Troy Stowe of Beacham & Co., the real estate agent who sold Le Le Rêve, said, “It is very challenging and difficult to sell now.”

He remembers fondly the go-go year of 2007, when he sold nearly a dozen million-plus homes.

“We were selling for the asking price, and then buyers were adding onto it,” Stowe said. “People would buy a home for $2 million or $3 million, and then put in a $200,000 pool or a $100,000 home theater.

“Today, it’s totally different. Buyers’ perceptions are that they can steal a house. Now, it is patient money,” Stowe said.

And buyers are looking for value in every dollar they spend on a home.

Showing Le Rêve was not easy, but it was fun, he said.

“Every time I showed it, it would take four hours,” Stowe said.

How much genuine interest was there in a home with an asking price of $16.7 million?

“A bunch, because of what it was,” Stowe said. “People were flying in private jets and helicopters to see this house.”

For Jackson, the eventual buyer, the process took more than a year and began as a search for property at current bargain prices where he and his wife could build a home and keep horses.

They live in a $10 million house in Sandy Springs. But when his agent told him about Forsyth mansion, whose price had already been discounted to $16.5 million, he made a lowball offer. After months of dickering, they agreed on the price, and Jackson bought the furnishings for an additional $2 million.

“If they had given me that house unfurnished, I wouldn’t have taken it,” Jackson said. He did not want to spend the next three years shopping to furnish it, he quipped.

Unlike with low and average housing price points, there are no investors at these kinds of prices, Stowe said.

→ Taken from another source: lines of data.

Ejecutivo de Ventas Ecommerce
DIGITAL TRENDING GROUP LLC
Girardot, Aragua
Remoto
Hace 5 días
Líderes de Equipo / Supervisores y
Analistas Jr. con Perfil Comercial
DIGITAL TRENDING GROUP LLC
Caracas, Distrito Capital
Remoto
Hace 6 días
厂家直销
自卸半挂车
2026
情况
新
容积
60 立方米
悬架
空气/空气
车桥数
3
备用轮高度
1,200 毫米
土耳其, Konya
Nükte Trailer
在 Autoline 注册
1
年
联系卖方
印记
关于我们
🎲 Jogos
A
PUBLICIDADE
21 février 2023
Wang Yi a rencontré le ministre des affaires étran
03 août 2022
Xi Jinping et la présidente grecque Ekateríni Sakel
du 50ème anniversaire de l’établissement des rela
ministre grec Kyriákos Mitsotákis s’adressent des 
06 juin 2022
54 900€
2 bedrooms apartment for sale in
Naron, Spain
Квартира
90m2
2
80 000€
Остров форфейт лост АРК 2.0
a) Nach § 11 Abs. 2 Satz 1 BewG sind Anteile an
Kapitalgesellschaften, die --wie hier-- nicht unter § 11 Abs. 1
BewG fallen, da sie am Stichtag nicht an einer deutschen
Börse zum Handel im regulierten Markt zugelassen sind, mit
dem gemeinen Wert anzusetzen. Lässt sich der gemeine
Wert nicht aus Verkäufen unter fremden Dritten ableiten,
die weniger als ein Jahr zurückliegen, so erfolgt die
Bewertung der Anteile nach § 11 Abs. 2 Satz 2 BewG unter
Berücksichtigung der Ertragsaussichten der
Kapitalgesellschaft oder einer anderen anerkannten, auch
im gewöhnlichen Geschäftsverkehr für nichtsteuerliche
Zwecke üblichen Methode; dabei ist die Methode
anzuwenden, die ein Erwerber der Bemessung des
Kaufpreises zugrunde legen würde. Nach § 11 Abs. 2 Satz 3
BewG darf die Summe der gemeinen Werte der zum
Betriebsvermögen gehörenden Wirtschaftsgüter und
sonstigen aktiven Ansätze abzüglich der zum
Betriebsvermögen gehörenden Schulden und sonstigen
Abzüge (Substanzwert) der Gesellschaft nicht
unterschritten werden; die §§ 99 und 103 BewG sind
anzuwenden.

“It is a lifestyle. Luxury property is not an investment,” he said.

Jennifer Attaway of Buckhead was looking for a lifestyle change when moving to Buckhead about two years ago.

Attaway, formerly from Sugarloaf County Club in Gwinnett, and her family shopped for a year before buying their $3.6 million home.

“We moved to be closer to private schools,” she said. “And my husband and I love to go out and eat, and in Gwinnett County we were so limited in the choice of restaurants and shopping. For me to go shopping at Lenox was 45 minutes one-way.”

She immediately loved the Buckhead home’s French-inspired design and the quality of its construction materials such as the limestone exterior, slate roof and copper gutters.

“And I loved the location. We could literally walk to the Saint Regis,” the luxury hotel with fine dining and afternoon tea, she said.

But now, she says, the 9,000 square feet is feeling a little cramped with five kids, three dogs and live-in nanny. So the Attaways are looking again and hope to sell the house they have improved with high-end security and landscaping for $4 million.

Pruitt, one of Atlanta’s best known sellers of high-end homes, knows the market is tough, but there are financial bright spots she thinks are helping sales, prices and interest rates.

“I am finding they are jumping back into the market and taking advantage of the low interest rates and realistic prices,” she said. “I think the buyers are tired of waiting on the sidelines to buy their dream home.”

“There is hardly any week that we don’t have a couple of million and over sold when we call out our sales during our sales meetings.”